Helmet for My Pillow
See Robert Leckie's story in the HBO miniseries The Pacific Here is one of the most riveting first-person accounts ever to come out of World War II. Robert Leckie enlisted in the United States Marine Corps in January 1942, shortly after the Japanese attack on Pearl Harbor. In Helmet for My Pillow we follow his odyssey, from basic training on Parris Island, South Carolina, all the way to the raging battles in the Pacific, where some of the war's fiercest fighting took place. Recounting his service with the 1st Marine Division and the brutal action on Guadalcanal, New Britain, and Peleliu, Leckie spares no detail of the horrors and sacrifices of war, painting an unvarnished portrait of how real warriors are made, fight, and often die in the defense of their country. From the live-for-today rowdiness of marines on leave to the terrors of jungle warfare against an enemy determined to fight to the last man, Leckie describes what war is really like when victory can only be measured inch by bloody inch.

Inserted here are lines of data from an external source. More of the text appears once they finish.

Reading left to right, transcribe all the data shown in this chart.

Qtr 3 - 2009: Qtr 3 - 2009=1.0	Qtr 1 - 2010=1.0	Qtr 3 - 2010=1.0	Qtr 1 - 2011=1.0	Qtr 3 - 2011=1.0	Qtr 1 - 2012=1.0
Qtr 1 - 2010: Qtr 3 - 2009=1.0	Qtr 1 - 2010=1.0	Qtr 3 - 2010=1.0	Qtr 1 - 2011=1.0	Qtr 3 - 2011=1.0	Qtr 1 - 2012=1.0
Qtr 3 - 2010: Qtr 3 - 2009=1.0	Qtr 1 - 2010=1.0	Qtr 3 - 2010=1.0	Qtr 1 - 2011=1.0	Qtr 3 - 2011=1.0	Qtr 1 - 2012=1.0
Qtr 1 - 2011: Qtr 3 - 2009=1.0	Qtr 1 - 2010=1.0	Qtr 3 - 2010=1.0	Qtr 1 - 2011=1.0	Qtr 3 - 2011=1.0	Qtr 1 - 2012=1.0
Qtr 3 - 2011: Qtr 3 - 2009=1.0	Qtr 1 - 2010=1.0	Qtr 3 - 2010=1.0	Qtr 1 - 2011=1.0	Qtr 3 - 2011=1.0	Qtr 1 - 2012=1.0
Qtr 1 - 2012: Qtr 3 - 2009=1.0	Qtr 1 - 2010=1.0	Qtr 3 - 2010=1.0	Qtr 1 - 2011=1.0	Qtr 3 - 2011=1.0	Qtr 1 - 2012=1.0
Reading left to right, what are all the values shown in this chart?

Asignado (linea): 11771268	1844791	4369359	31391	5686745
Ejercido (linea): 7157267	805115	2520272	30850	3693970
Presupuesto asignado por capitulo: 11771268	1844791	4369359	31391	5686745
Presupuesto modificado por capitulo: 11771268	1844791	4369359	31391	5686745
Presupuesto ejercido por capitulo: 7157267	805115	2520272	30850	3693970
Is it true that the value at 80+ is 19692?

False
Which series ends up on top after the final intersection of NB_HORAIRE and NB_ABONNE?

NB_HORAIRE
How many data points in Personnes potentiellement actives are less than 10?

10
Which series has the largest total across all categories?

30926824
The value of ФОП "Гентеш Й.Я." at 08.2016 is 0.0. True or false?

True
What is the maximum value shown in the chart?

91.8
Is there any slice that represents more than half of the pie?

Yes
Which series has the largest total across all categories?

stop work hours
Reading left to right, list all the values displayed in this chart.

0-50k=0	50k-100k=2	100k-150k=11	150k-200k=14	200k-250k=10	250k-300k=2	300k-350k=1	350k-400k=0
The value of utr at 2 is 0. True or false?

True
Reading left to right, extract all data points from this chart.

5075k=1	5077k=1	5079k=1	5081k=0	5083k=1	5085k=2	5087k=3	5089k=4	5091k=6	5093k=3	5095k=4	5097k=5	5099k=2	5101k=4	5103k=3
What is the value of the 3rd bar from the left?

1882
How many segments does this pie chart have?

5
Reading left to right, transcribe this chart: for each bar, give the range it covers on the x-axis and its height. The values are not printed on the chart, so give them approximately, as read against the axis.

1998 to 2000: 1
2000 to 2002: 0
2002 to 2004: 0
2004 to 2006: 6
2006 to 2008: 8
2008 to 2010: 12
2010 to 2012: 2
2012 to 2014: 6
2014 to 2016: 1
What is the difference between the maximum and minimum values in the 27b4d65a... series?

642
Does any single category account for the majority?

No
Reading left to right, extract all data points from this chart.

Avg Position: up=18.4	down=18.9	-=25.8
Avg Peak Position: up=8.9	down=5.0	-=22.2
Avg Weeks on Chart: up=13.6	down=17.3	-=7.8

Woven throughout are Leckie's hard-won, eloquent, and thoroughly unsentimental meditations on the meaning of war and why we fight. Unparalleled in its immediacy and accuracy, Helmet for My Pillow will leave no reader untouched. This is a book that brings you as close to the mud, the blood, and the experience of war as it is safe to come.
About the Author
Robert Leckie was the author of more than thirty works of military history as well as Marines, a collection of short stories, and Lord, What a Family!, a memoir. Raised in Rutherford, New Jersey, he started writing professionally at age sixteen, covering sports for The Bergen Evening Record of Hackensack. He enlisted in the United States Marine Corps on the day following the attack on Pearl Harbor, going on to serve as a machine gunner and as an intelligence scout and participating in all 1st Marine Division campaigns except Okinawa. Leckie was awarded five battle stars, the Naval Commendation Medal with Combat V, and the Purple Heart. Helmet for My Pillow (Random House, 1957) was his first book; it received the Marine Corps Combat Correspondents Association award upon publication.